Le premier réflexe est de se dire qu’il suffit de suivre les recommandations de Stryd. Pourquoi pas.
Mais, d’une manière générale, si l’on a décidé de suivre une philosophie d’entrainement, la changer juste pour satisfaire un algorithme, tout de même lacunaire, n’est pas une raison en soi. Il y a même le risque d’optimiser son comportement pour maximiser sa puissance critique sur le papier alors qu’en réalité les progrès sur le chrono ne suivront pas. On optimise ses résultats en fonction du banc de test uniquement.

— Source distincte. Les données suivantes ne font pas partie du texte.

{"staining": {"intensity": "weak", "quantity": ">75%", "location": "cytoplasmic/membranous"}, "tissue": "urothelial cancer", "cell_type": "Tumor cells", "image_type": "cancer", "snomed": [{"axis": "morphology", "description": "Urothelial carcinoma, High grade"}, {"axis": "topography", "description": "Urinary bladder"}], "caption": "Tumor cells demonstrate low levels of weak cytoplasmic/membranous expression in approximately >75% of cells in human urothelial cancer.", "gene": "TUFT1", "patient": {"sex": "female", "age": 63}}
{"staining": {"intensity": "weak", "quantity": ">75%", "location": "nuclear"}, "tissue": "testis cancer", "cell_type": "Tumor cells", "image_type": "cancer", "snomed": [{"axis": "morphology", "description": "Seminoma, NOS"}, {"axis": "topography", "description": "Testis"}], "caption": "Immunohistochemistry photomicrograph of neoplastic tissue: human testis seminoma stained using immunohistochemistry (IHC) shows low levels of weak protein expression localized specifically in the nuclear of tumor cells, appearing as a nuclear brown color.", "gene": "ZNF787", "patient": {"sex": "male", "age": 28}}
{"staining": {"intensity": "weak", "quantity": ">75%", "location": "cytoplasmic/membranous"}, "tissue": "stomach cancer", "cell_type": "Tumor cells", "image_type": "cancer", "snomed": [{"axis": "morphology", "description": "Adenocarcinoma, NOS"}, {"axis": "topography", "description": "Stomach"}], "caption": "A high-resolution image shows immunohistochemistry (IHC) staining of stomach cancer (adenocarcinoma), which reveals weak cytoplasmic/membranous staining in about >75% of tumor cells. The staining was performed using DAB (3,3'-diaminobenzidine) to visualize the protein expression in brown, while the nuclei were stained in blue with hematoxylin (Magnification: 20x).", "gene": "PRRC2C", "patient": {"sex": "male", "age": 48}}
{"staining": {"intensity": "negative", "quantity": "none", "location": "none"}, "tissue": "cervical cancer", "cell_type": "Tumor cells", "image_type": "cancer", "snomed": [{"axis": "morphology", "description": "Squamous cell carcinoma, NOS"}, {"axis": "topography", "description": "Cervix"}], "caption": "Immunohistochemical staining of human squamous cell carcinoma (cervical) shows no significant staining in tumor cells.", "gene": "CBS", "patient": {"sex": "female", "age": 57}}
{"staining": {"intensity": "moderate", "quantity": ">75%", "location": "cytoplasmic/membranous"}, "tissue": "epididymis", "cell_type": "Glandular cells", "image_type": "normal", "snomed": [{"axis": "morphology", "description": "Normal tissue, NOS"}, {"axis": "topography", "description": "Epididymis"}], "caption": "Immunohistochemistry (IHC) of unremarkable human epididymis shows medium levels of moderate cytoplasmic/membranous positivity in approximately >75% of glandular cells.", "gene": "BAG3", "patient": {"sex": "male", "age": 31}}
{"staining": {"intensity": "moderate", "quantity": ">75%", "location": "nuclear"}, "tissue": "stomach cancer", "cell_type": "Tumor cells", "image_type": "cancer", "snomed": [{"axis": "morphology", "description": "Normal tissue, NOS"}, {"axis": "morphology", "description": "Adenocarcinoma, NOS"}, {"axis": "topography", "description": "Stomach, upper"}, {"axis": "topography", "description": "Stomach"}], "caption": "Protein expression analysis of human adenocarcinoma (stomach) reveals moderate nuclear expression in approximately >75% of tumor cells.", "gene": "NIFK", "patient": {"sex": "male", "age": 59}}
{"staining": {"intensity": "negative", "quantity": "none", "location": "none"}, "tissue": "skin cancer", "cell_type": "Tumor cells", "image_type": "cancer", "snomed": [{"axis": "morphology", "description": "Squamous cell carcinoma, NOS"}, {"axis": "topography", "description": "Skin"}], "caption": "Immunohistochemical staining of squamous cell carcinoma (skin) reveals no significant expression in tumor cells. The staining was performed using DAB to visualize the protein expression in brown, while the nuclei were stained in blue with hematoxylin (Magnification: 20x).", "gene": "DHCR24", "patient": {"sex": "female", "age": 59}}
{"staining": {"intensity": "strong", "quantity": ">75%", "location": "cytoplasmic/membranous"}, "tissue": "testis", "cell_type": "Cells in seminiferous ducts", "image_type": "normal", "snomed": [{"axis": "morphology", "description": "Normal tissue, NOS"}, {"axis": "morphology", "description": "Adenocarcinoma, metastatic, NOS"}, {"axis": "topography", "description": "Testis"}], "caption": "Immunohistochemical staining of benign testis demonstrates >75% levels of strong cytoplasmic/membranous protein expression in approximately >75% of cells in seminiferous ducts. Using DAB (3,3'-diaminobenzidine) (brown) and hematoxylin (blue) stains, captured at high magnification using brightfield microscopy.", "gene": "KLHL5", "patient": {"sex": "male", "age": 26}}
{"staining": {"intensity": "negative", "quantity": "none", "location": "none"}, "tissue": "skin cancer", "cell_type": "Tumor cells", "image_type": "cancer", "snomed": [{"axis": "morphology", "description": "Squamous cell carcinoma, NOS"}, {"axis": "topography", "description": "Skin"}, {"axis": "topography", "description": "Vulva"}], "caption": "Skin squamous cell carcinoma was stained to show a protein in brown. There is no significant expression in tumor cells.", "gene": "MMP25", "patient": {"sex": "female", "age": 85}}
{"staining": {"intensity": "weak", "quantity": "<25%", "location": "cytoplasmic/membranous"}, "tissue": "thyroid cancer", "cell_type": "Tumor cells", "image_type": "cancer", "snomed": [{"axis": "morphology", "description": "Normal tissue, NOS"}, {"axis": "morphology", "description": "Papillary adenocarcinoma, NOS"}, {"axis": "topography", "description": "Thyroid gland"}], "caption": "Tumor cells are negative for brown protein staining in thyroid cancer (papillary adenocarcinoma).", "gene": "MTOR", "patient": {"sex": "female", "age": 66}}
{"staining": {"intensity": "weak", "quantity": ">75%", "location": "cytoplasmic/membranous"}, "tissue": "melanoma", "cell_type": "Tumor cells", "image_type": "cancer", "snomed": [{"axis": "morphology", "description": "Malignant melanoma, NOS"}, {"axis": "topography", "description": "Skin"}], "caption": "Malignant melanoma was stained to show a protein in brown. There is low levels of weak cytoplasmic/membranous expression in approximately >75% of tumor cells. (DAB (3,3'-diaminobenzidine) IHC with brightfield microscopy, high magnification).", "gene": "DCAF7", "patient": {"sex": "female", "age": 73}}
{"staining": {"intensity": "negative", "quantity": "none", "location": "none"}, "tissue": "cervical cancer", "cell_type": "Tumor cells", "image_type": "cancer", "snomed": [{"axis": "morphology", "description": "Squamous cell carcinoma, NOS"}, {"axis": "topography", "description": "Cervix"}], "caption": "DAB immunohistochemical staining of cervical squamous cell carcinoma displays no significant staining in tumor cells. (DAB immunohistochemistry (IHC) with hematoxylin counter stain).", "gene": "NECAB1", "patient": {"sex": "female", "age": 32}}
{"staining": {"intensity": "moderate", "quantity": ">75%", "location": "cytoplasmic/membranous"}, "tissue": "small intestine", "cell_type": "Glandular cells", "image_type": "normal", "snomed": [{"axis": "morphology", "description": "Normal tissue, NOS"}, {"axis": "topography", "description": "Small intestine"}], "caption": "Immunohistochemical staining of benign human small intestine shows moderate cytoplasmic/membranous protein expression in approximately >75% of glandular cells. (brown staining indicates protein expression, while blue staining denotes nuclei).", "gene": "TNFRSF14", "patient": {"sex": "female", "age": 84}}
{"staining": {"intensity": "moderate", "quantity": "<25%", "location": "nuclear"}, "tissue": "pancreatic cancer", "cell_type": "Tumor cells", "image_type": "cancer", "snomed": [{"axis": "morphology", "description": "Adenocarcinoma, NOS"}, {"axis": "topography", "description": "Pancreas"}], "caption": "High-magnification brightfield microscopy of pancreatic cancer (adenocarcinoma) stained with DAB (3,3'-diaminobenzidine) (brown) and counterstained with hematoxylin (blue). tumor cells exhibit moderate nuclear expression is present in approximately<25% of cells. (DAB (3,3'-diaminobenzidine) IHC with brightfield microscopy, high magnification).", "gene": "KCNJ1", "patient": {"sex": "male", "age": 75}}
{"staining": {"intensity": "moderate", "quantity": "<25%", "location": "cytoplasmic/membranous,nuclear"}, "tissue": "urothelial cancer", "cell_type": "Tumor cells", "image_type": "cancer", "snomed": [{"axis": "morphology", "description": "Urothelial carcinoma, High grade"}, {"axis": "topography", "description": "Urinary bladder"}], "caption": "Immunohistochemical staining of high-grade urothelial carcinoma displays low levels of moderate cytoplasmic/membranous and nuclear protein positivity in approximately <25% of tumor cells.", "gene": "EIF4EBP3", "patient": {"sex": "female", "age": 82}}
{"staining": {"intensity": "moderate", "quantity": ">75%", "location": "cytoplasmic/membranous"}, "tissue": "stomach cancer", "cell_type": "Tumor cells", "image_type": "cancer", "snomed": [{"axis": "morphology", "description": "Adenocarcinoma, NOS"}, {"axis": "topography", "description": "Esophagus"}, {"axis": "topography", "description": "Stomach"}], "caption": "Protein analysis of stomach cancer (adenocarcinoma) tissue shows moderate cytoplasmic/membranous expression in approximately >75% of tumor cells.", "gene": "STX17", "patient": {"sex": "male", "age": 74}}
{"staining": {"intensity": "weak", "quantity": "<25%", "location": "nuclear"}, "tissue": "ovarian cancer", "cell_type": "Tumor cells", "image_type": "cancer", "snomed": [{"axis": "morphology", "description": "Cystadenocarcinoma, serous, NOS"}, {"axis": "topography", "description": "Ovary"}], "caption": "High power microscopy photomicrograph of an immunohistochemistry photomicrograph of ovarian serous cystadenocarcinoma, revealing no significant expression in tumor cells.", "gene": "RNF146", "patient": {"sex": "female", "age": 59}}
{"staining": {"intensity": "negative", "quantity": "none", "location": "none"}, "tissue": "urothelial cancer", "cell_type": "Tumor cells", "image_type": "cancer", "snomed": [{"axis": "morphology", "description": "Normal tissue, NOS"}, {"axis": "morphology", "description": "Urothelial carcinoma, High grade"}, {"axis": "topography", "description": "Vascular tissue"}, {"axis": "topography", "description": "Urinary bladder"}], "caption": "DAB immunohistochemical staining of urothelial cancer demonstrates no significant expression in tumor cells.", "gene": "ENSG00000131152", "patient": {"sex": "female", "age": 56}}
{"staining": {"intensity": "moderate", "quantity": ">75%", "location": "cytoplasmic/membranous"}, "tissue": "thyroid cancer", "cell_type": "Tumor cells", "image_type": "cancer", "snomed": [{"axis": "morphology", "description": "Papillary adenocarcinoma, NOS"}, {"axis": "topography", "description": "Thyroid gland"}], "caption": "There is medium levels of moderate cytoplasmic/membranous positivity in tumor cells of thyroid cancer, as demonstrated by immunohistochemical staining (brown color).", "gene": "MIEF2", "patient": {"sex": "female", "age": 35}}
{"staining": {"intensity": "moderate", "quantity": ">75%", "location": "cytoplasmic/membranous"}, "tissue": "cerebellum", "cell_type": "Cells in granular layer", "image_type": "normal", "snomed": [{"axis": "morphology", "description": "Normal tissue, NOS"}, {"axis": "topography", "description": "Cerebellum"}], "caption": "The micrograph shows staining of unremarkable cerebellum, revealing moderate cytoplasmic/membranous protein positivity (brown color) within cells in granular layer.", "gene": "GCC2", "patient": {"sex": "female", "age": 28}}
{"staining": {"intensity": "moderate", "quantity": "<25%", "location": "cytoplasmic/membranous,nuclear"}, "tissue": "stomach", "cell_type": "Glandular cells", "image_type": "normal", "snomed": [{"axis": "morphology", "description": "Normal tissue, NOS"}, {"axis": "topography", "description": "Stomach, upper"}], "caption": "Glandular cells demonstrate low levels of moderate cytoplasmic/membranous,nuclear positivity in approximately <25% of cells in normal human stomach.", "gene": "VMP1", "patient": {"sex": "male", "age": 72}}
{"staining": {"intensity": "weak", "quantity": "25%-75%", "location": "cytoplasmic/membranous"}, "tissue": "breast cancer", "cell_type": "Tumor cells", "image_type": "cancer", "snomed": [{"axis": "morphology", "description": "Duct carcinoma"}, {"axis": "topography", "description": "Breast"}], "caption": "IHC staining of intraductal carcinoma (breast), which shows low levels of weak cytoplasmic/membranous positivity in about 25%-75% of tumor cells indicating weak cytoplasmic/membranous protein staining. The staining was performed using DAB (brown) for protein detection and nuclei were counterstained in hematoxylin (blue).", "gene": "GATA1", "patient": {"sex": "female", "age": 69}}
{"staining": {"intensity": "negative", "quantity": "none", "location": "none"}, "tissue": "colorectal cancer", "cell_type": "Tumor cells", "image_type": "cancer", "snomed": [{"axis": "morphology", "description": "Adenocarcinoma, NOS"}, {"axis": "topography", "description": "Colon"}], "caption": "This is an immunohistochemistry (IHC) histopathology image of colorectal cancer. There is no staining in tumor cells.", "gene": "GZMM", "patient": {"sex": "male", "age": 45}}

Stryd propose pour estimer sa puissance critique deux tests3 et un outil de calcul4 à partir de ceux-ci. Cette façon de procéder est bien moins contraignante. En plus, elle permet de faire le point avec un test de référence que l’on pourra faire en début de sa séance de tapering (pour évaluer sa puissance ciblée lors d’une course) ou simplement régulièrement pour faire un suivi.

Le résultat

Je décide donc de laisser tomber le calcul automatique et fait le test 3/9:

  1. S’échauffer pendant 15 minutes
  2. Courir 3 minutes à fond
  3. 30 minutes de récupération (marche ou footing très léger)
  4. Courir 9 minutes à fond

Je récupère la puissance et la vitesse des deux intervalles et entre le résultat dans le formulaire de Stryd et j’obtiens 217w. Cette valeur est d’ailleurs plus cohérente avec l’impression générale d’avoir bien maintenu ma performance lors des 6 derniers mois (qui était alors de 213w).

Conclusion

Il est difficile de porter un jugement sur le calcul automatique de la puissance critique. Mais, il se base sur l’hypothèse forte de sorties intensives répétées et variées. Ce n’est pas forcément le genre de courses pratiquées par tout les coureurs du dimanche. Et, je suis un peu sceptique quand au risque de blessures qu’ils peuvent causer.

Je pense que pour tout ceux qui s’adonnent uniquement à la course plaisir, il vaut mieux désactiver cette fonctionnalité et de faire de temps en temps un test d’évaluation.
Pour ceux qui visent la performance à tout prix, ce test est tout autant important pour faire un point régulier. Et dans ces conditions, on peut se demander l’intérêt d’un algorithme de calcul automatique dont on ignore la précision, autant utiliser les valeurs déduites des courses d’évaluations.